**Task brief**
Extract all lines from the data beneath that include the word "linecap".

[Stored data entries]

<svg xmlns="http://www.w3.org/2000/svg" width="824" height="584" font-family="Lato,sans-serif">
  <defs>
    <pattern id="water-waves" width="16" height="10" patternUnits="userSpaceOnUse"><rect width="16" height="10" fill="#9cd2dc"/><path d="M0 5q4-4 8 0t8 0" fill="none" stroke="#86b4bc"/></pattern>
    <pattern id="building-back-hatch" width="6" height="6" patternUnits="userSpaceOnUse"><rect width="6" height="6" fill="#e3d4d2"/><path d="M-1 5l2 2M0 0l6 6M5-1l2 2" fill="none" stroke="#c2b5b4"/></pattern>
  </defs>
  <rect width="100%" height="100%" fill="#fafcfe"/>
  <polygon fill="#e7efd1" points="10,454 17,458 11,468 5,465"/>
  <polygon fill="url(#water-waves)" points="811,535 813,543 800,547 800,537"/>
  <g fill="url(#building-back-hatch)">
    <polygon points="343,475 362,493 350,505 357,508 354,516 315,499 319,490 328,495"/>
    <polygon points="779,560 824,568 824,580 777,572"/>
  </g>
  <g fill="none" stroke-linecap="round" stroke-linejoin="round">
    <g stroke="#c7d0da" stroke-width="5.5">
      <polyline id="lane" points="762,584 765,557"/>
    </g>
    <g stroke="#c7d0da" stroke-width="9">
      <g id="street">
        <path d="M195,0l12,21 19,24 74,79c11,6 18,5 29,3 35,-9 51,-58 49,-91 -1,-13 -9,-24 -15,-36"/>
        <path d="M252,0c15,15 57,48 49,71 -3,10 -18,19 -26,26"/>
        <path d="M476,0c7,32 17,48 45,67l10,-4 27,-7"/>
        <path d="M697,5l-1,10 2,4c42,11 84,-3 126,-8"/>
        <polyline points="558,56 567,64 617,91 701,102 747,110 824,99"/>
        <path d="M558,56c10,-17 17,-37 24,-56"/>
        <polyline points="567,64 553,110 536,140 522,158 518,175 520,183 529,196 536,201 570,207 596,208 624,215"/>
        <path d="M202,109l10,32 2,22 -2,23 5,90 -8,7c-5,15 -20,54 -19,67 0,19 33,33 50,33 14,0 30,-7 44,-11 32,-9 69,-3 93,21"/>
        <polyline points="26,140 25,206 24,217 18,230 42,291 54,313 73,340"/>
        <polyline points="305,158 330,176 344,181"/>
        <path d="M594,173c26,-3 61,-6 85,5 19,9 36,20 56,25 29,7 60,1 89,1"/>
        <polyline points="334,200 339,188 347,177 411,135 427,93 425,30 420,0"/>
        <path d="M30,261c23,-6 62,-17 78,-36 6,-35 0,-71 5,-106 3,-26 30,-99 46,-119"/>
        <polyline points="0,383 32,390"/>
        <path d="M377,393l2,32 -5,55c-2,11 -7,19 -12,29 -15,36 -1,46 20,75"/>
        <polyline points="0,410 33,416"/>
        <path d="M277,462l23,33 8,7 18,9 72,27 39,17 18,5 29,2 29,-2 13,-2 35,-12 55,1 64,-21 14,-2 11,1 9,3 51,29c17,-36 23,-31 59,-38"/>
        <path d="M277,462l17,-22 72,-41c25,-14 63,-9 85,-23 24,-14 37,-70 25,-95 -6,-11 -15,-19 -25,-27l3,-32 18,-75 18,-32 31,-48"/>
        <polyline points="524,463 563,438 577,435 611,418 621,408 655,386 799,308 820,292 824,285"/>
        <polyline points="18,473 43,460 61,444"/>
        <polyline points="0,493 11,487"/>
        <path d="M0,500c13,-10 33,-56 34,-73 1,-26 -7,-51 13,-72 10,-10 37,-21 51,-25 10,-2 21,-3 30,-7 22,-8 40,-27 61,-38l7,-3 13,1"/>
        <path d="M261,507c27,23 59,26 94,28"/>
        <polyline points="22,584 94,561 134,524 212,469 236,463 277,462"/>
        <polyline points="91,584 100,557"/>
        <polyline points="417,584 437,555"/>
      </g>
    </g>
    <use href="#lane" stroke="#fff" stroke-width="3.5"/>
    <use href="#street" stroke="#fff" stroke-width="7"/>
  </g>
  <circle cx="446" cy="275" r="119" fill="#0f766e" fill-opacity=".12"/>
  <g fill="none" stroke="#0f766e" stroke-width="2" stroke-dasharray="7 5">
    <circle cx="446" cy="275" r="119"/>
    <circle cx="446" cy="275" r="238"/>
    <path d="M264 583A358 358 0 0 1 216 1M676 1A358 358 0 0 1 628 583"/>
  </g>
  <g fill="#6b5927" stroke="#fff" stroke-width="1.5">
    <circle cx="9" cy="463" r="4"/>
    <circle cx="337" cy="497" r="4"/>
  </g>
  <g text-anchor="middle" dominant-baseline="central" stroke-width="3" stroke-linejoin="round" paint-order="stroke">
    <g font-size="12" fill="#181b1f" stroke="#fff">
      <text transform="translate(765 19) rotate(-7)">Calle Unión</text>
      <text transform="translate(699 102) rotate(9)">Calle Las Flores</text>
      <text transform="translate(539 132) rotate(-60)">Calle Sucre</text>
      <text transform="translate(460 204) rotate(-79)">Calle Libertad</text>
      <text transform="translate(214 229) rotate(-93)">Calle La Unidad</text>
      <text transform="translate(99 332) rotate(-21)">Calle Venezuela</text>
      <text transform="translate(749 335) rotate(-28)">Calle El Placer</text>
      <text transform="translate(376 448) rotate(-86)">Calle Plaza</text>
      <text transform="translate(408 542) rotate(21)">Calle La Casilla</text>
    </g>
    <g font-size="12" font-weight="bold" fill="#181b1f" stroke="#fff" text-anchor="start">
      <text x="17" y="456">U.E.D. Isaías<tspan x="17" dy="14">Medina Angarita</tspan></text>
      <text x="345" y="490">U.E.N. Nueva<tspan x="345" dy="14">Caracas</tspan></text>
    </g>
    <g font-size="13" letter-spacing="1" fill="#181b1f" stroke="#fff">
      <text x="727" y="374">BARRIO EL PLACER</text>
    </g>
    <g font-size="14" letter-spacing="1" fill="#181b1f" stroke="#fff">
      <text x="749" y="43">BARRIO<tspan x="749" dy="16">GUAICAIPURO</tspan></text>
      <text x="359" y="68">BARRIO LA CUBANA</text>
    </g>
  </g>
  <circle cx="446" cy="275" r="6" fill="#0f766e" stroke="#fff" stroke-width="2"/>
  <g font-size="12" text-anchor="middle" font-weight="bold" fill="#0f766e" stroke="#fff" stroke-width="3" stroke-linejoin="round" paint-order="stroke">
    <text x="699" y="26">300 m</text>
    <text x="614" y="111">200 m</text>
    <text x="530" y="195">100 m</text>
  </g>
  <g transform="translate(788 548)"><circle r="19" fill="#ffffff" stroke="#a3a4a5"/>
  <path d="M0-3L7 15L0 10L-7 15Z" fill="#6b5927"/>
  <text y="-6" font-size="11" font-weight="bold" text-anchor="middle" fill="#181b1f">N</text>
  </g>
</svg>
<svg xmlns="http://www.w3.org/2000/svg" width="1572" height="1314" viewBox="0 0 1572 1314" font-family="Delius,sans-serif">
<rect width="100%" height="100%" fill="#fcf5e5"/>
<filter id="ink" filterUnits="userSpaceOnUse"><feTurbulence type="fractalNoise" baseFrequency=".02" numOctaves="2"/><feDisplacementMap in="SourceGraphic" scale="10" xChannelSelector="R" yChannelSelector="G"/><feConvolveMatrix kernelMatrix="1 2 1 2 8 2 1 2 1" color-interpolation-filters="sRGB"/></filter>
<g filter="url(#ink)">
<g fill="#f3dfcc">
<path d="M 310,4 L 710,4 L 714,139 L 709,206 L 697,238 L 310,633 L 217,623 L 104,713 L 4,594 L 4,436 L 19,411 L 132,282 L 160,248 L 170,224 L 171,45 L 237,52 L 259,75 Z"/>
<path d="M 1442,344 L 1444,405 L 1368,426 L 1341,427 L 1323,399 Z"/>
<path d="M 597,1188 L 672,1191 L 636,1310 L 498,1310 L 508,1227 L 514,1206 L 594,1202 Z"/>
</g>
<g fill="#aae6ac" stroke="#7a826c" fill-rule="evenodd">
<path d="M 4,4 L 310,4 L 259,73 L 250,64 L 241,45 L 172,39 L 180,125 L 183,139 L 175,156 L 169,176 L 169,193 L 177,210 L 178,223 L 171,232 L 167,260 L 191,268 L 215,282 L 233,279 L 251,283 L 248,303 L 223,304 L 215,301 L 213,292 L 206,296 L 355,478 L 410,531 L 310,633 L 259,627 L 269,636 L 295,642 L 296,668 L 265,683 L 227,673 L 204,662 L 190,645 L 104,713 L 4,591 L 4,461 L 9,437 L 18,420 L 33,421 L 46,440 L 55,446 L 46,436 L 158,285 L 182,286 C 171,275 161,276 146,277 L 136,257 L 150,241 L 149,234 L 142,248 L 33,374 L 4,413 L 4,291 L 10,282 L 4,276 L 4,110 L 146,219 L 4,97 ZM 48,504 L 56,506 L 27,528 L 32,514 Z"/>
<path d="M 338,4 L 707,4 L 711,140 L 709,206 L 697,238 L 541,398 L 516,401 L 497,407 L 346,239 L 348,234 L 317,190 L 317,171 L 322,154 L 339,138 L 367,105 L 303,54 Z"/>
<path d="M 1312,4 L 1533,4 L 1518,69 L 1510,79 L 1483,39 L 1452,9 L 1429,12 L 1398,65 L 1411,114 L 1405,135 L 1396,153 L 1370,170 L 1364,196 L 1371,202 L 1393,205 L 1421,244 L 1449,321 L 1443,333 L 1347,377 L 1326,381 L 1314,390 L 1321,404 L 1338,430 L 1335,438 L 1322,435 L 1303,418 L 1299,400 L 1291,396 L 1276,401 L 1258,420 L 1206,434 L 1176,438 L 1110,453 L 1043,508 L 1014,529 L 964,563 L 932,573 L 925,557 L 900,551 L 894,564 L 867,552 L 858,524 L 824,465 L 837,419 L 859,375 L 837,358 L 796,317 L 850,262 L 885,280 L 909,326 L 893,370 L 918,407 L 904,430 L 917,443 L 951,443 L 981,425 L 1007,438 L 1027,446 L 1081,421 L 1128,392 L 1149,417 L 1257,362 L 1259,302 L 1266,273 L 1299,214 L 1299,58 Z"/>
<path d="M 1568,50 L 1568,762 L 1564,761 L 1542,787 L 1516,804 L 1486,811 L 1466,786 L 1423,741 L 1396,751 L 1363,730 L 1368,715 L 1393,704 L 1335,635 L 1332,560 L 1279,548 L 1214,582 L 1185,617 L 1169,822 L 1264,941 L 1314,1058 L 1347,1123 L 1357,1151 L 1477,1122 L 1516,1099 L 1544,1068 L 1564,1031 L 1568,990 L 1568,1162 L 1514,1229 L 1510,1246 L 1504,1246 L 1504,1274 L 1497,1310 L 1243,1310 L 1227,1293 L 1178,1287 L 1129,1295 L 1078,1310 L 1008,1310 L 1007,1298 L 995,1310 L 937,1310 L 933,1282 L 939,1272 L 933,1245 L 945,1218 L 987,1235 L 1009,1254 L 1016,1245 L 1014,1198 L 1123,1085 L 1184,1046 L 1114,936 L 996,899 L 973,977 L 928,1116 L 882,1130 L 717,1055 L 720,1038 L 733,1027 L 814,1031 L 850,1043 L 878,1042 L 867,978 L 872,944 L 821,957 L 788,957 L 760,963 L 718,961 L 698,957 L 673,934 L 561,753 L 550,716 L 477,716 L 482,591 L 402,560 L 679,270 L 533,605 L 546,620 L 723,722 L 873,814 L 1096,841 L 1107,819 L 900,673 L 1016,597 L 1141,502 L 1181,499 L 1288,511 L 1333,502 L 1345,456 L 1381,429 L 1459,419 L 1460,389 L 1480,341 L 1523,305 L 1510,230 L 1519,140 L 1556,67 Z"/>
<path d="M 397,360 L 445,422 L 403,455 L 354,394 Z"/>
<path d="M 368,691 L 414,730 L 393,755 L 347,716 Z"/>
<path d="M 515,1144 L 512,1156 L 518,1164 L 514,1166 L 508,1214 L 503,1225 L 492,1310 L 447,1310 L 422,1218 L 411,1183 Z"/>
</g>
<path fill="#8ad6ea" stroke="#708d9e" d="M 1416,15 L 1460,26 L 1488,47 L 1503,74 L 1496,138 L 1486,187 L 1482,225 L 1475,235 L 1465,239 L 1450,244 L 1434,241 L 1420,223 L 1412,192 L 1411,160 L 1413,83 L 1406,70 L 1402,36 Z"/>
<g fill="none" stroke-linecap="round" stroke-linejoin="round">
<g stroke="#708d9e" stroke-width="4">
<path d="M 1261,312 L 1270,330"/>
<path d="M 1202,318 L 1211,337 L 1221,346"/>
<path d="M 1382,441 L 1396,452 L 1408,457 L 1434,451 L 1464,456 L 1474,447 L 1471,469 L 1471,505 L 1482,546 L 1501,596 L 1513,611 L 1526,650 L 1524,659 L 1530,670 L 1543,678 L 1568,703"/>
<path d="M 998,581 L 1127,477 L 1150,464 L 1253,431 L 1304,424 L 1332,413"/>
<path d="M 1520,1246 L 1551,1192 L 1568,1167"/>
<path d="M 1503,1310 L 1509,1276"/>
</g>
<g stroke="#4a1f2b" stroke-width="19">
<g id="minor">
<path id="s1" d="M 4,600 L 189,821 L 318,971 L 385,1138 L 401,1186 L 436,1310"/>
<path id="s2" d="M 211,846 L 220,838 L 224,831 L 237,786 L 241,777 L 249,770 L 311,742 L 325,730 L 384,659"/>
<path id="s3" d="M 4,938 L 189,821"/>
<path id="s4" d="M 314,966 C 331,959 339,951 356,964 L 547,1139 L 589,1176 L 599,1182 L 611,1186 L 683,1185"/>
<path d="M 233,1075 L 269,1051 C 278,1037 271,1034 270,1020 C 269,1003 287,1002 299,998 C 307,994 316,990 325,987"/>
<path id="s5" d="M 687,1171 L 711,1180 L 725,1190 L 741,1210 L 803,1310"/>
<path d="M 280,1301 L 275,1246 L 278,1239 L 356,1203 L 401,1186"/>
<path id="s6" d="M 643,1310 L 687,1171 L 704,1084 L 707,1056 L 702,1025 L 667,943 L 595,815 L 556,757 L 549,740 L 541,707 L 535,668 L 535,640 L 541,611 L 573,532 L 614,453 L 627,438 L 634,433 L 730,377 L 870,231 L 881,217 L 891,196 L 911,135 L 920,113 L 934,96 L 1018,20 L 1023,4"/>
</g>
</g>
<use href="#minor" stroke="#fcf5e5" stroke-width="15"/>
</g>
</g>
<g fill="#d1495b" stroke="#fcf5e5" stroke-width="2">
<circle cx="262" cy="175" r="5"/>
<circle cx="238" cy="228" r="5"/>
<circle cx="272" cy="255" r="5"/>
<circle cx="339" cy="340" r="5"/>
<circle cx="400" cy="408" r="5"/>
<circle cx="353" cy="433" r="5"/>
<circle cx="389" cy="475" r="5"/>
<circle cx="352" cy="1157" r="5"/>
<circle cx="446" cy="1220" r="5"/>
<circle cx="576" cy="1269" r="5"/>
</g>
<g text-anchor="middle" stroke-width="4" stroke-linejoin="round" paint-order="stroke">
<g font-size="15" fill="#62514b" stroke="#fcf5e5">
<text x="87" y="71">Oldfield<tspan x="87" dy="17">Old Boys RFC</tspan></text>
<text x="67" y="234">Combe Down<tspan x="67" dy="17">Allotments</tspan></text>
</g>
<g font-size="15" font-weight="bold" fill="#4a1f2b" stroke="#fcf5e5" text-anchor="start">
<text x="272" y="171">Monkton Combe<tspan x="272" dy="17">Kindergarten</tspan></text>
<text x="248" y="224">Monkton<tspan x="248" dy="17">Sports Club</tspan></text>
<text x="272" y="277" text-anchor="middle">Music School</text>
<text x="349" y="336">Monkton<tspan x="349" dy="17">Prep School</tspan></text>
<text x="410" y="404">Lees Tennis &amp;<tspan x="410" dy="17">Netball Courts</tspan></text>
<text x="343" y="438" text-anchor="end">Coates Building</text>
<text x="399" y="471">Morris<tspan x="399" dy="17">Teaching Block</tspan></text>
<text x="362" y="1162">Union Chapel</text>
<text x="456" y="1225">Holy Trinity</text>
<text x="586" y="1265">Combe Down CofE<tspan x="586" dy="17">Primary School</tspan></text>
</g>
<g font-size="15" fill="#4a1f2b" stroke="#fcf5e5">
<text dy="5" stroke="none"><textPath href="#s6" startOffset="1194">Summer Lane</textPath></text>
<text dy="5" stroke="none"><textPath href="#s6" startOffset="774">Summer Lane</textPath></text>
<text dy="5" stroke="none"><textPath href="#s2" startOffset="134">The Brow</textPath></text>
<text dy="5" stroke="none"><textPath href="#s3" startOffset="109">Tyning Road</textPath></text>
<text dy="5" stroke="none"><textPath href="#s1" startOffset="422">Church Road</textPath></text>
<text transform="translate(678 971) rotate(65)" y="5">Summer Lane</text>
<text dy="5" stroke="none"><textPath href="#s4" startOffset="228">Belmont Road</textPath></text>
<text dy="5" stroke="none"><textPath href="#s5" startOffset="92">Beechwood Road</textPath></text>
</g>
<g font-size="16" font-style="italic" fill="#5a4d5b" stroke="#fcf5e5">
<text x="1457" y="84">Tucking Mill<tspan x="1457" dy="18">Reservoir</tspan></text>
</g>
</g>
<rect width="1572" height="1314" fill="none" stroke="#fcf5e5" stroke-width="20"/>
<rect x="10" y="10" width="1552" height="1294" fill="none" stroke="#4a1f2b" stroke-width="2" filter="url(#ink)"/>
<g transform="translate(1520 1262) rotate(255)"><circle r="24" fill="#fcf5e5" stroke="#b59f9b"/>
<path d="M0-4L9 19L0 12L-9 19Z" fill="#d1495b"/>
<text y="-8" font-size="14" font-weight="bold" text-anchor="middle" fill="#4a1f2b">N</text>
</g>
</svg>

**Written response**
  <g fill="none" stroke-linecap="round" stroke-linejoin="round">
<g fill="none" stroke-linecap="round" stroke-linejoin="round">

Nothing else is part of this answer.